Data shown:
▶
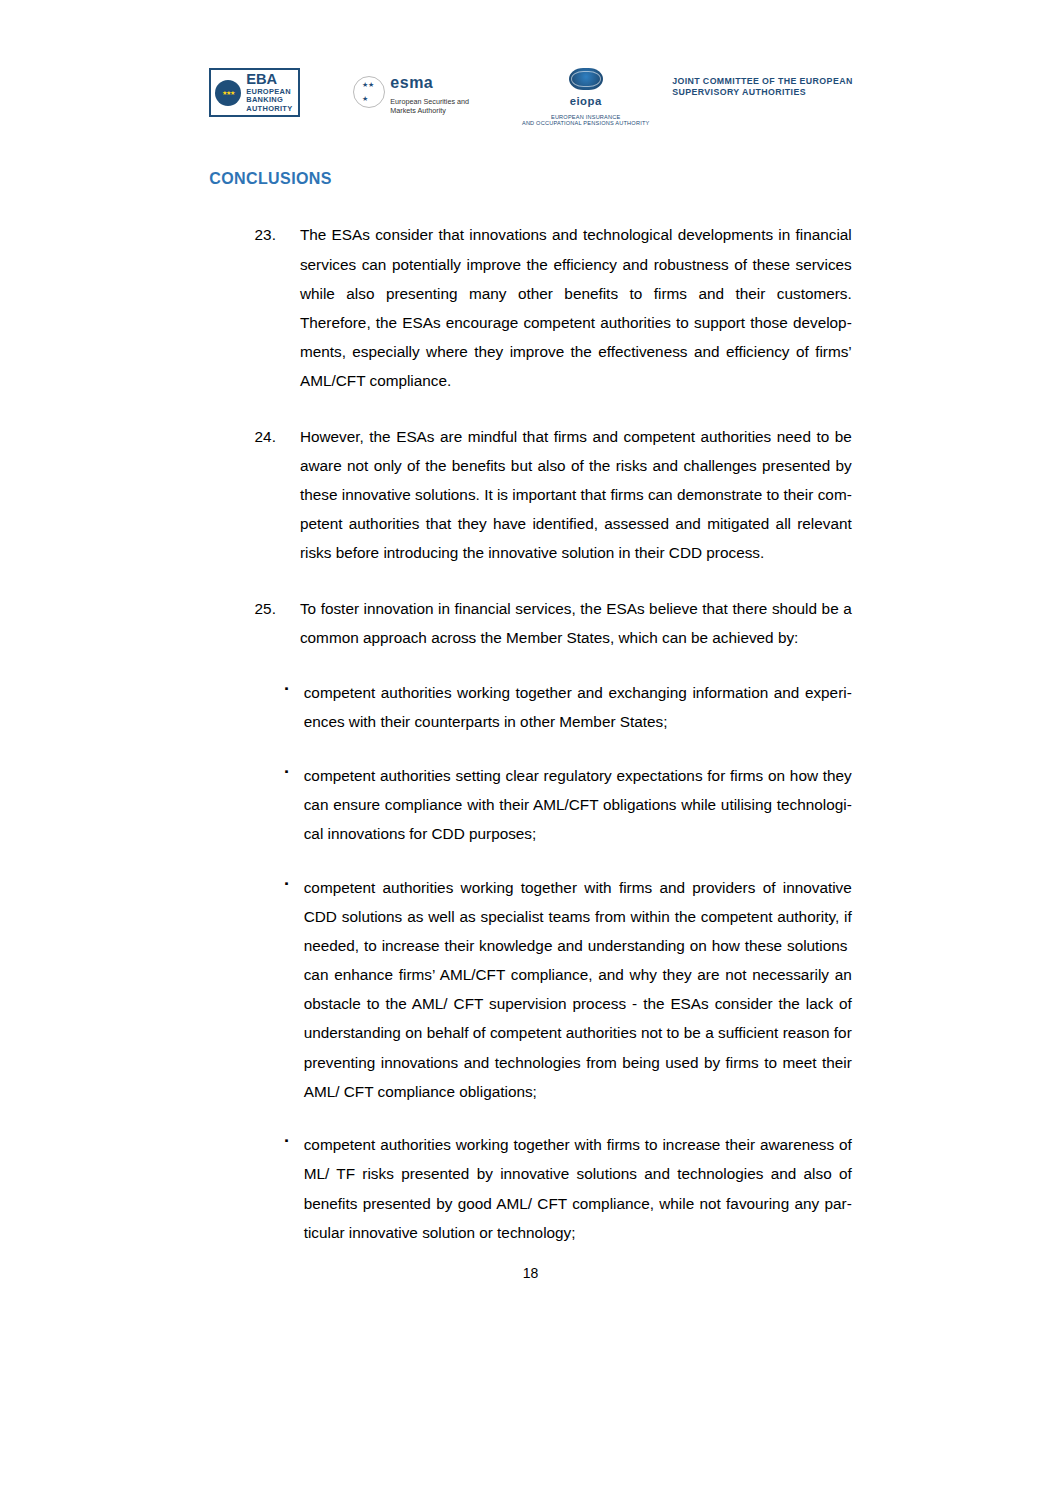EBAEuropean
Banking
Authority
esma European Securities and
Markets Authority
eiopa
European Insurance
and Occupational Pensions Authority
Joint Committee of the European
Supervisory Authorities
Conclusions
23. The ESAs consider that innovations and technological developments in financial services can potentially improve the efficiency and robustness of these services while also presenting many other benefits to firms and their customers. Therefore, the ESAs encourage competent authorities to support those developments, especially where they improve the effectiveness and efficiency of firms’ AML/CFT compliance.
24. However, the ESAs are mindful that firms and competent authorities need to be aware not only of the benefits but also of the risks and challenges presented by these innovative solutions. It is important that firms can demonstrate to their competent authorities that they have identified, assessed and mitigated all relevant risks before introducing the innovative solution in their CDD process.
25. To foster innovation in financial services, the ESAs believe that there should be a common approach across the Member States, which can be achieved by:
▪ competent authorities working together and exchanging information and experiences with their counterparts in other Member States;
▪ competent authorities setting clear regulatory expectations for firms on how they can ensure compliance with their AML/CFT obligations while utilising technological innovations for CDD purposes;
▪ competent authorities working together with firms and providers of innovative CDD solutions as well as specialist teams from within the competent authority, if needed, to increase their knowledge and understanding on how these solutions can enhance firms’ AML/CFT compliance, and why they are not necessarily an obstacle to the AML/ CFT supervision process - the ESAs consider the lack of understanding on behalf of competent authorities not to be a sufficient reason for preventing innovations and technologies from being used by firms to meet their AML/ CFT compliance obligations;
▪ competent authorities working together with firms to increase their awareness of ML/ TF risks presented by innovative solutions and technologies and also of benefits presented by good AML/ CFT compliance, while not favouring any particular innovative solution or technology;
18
◀
▶
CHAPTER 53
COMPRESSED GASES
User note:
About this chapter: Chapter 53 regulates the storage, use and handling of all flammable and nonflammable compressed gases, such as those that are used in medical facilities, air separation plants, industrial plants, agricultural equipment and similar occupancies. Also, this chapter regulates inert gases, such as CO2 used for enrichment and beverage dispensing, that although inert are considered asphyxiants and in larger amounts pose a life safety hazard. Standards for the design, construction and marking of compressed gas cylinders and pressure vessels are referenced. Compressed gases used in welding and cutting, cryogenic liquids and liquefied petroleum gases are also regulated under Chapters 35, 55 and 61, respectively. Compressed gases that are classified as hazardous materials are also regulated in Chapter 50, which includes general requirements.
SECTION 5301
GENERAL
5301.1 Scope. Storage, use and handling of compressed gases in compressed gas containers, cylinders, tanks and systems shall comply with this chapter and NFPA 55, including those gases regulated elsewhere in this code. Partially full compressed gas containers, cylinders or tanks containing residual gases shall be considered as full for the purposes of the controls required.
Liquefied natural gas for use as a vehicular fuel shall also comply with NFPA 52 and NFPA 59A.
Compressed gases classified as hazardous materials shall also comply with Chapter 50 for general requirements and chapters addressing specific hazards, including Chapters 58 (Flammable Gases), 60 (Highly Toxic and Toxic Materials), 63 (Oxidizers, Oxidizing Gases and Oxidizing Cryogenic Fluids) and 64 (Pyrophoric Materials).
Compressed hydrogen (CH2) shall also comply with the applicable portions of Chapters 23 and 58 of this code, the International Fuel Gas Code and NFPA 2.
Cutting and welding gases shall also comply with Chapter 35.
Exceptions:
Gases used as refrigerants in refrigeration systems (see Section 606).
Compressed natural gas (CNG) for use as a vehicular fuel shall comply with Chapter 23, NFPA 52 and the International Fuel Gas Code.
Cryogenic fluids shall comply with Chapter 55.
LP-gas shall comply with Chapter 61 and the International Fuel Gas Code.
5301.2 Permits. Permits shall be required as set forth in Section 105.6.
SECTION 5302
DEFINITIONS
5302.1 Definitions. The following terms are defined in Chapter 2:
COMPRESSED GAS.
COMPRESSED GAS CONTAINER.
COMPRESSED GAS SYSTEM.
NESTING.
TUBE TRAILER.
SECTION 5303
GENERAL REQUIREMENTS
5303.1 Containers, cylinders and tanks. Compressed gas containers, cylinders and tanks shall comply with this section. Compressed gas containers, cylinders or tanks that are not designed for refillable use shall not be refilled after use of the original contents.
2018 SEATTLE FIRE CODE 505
◀
▶
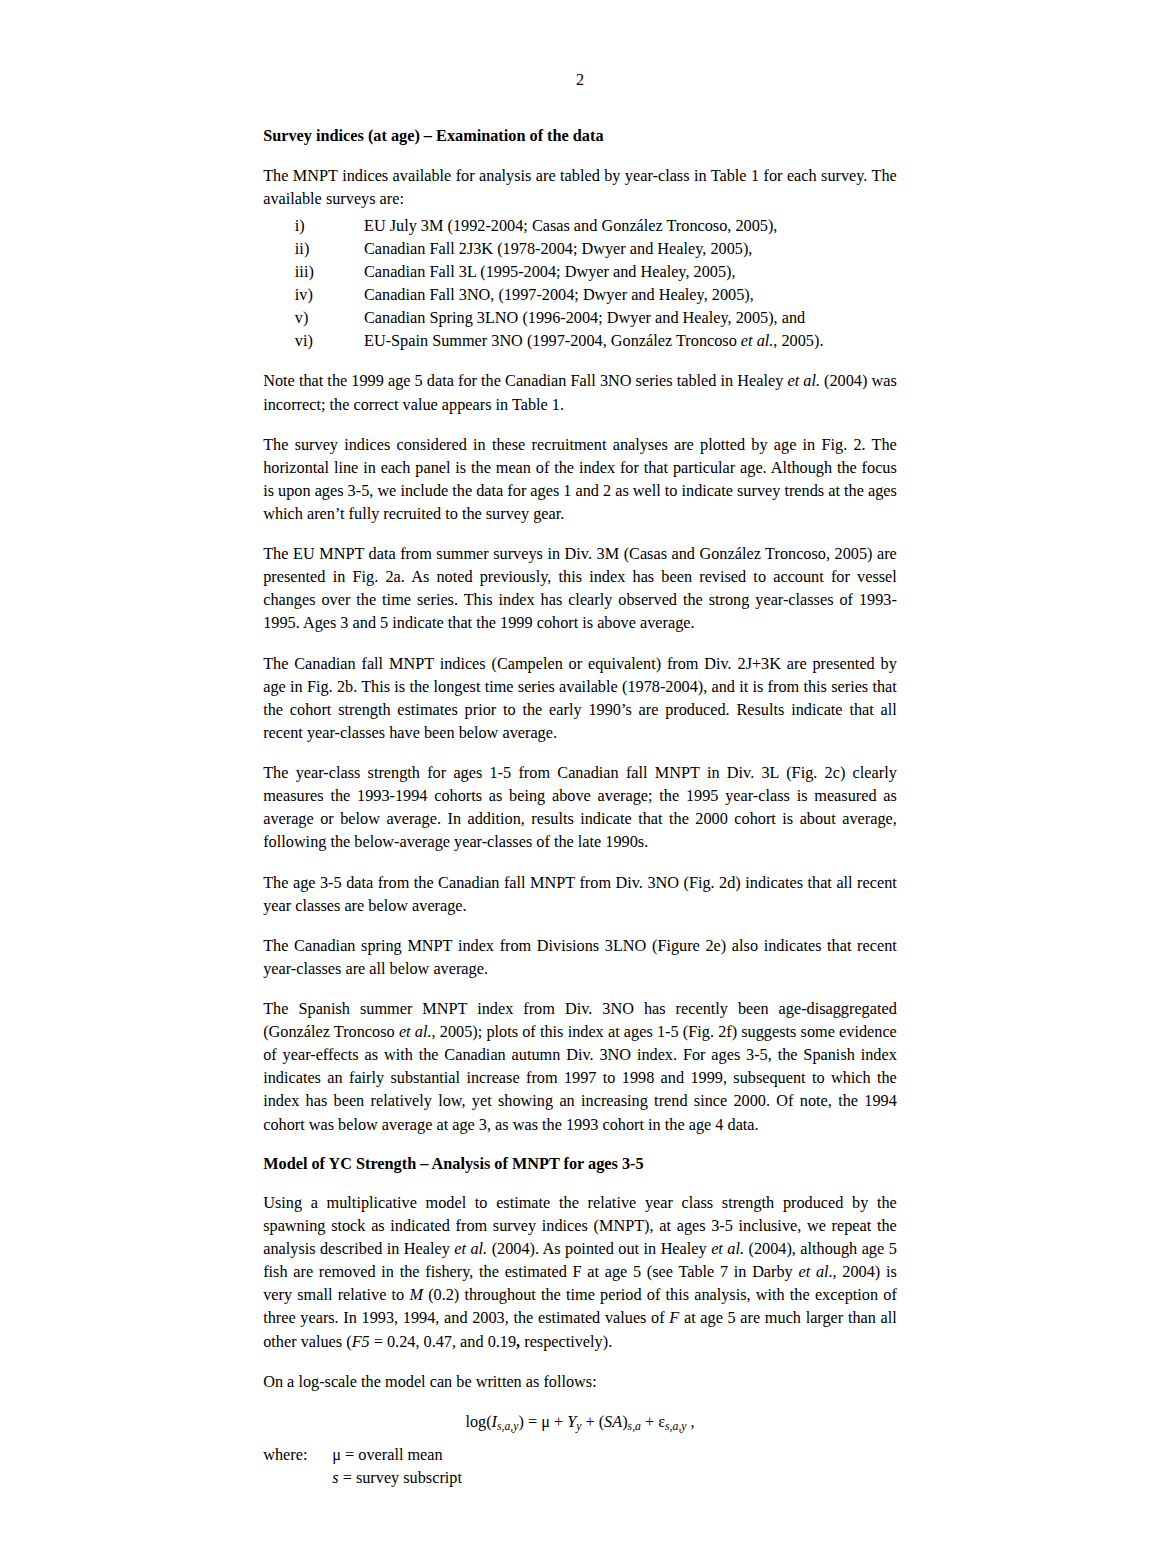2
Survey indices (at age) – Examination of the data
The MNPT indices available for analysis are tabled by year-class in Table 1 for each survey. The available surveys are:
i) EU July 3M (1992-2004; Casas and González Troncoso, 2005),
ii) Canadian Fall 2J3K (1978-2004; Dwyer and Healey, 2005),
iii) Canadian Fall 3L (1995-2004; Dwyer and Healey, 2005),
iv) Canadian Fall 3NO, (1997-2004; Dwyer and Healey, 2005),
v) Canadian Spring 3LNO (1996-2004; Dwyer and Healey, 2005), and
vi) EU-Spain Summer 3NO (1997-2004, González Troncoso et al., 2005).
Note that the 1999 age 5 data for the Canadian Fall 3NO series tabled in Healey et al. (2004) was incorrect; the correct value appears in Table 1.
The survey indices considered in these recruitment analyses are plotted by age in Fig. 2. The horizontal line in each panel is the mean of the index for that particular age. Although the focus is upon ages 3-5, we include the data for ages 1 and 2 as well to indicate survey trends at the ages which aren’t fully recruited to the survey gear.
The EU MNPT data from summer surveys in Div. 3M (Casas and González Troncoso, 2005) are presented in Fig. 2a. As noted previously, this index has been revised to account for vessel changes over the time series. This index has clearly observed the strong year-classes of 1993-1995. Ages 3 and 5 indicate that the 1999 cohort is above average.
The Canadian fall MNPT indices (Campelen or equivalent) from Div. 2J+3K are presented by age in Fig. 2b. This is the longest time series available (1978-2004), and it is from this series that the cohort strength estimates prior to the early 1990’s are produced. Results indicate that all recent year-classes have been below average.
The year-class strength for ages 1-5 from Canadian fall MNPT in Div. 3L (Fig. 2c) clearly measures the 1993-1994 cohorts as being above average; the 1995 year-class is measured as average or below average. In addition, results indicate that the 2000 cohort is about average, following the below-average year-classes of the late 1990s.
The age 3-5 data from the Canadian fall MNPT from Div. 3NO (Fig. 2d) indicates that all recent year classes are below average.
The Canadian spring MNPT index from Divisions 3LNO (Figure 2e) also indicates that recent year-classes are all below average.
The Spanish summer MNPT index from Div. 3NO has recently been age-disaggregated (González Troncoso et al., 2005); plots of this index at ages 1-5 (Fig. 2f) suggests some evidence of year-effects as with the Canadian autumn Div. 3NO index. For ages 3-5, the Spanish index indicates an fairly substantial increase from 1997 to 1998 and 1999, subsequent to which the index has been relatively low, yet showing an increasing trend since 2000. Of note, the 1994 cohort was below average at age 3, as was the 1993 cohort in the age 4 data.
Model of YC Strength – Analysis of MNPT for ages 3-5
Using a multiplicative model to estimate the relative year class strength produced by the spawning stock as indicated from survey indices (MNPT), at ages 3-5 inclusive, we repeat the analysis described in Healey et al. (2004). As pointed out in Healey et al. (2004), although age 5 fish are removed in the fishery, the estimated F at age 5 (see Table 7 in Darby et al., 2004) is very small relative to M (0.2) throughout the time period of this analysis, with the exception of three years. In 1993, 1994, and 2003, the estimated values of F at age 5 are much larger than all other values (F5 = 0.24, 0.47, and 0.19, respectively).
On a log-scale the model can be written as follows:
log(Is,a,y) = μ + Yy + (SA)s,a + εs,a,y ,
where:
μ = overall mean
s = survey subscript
◀
Everything above from the line that has "EBAEuropean" down to the line that has "23. The ESAs" should be output exactly, with both of those lines included. Leave the pictures behind.

Response area:
EBAEuropean
Banking
Authority
esma European Securities and
Markets Authority
eiopa
European Insurance
and Occupational Pensions Authority
Joint Committee of the European
Supervisory Authorities
Conclusions
23. The ESAs consider that innovations and technological developments in financial services can potentially improve the efficiency and robustness of these services while also presenting many other benefits to firms and their customers. Therefore, the ESAs encourage competent authorities to support those developments, especially where they improve the effectiveness and efficiency of firms’ AML/CFT compliance.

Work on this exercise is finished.